**Text excerpt:**

☆ ☆ ☆ ☆

By Joan Martinez-Alier.

Thanks to Mario A. Perez’s work on the EJOLT inventory of environmental conflicts supported by his research students at CINARA and the Universidad del Valle in Cali, Colombia, supported also by environmental activists in CENSAT – Agua Viva and othaer groups, the EJOLT map has been top news in the country. The weekly Semana published a full report on March 29, 2014. The conservative newspaper El Tiempo interviewed Mario A.Perez, wondering why Colombia should appear in the EJOLT map (www.ejatlas.org) in a top position, as the second country in the world by number of conflicts after India. Such rankings of countries are based on a misinterpretation. We have launched the Map with nearly one thousand cases, but we have advanced more rapidly with some countries and topics than with other countries and topics. In Latin America, Mexico and Brazil (particularly northern Brazil) will probably have in the EJOLT map (when we reach about 2000 cases by March 2015) more environmental conflict cases than Colombia.

☆ ☆ ☆ ☆

**Task set:**
1 > List every country named in the passage on the EJOLT environmental conflict map.
2 > Extend the passage on the EJOLT environmental conflict map, picking up right after its final sentence.
The listing that follows comes from a separate source and is unrelated to the passage on the EJOLT environmental conflict map.

☆ ☆ ☆ ☆

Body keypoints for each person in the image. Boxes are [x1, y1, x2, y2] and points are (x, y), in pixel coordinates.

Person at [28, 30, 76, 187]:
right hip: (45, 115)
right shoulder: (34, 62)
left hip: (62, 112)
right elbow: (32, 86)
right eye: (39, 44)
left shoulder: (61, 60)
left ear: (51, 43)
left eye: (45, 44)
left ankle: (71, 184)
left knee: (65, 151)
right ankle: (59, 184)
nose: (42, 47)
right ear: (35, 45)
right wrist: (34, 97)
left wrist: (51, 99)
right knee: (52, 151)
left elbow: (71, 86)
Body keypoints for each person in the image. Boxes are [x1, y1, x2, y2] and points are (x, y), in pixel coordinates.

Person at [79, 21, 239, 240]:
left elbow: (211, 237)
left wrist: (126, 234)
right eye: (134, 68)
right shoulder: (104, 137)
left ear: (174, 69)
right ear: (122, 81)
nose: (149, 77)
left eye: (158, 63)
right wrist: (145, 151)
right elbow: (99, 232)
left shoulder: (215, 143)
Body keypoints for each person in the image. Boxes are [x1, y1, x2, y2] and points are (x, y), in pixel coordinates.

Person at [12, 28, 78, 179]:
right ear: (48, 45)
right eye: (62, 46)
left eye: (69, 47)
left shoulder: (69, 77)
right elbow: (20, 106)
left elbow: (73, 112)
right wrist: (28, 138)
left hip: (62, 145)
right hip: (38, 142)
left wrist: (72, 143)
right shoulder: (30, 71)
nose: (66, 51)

☆ ☆ ☆ ☆

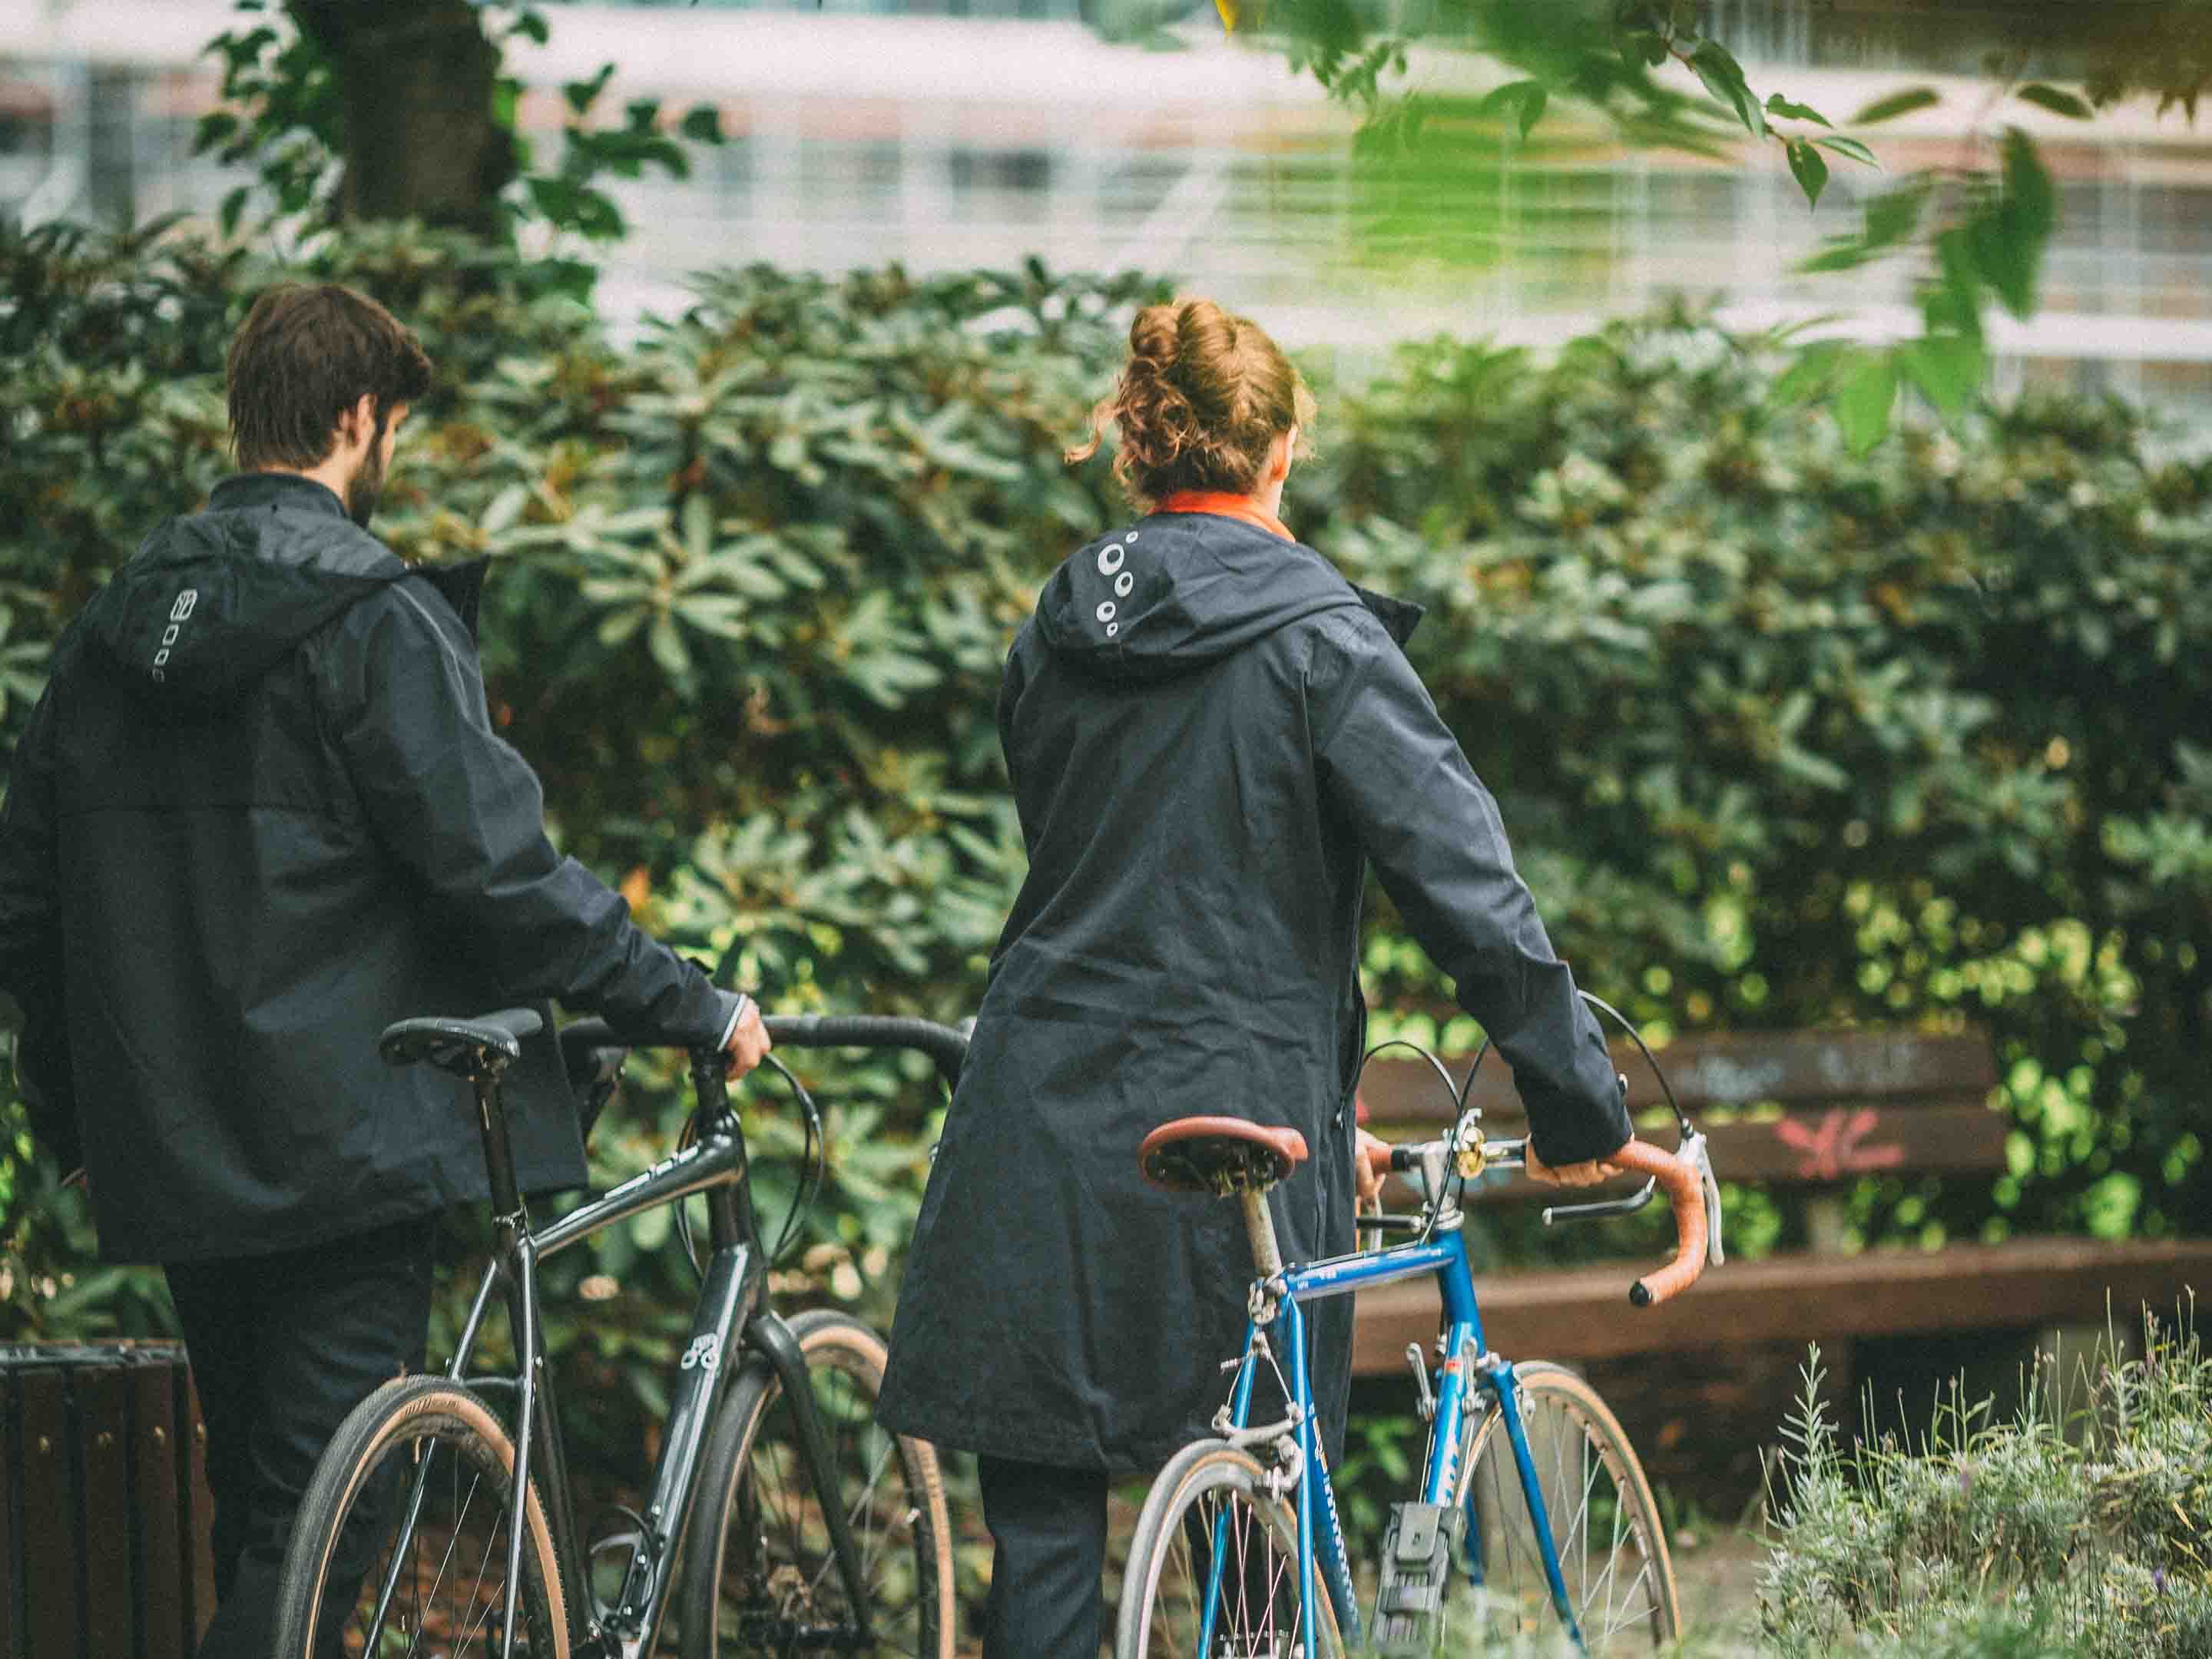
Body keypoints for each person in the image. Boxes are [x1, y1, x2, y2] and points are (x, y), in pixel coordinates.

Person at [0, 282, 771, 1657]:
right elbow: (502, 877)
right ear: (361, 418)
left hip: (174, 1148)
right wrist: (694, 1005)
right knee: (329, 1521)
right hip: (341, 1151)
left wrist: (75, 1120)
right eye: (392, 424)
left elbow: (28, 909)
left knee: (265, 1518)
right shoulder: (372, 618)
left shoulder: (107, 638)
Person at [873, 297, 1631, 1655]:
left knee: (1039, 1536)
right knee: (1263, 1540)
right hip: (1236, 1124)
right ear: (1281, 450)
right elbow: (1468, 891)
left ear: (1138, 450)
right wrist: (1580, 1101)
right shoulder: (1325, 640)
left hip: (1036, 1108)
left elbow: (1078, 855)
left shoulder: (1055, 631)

☆ ☆ ☆ ☆

**Answers to the exercise:**
1 > Colombia, India, Mexico, Brazil

2 >
However, it is true that Colombia suffers many environmental injustices and in reaction there are many environmental conflicts. They are largely caused  by the efforts to increase mining for exports, and there are also many biomass extraction conflicts on oil palm plantations, for instance.

The Colombian inventory of over 85 cases is analyzed by Mario A. Perez (in what we call a new statistical political ecology) in an academic article soon to be published. He classifies the conflicts by region and commodity, gives numbers of activists killed, of projects stopped, names the corporations involves, explains the type of actions carried out by environmental justice organizations or other groups.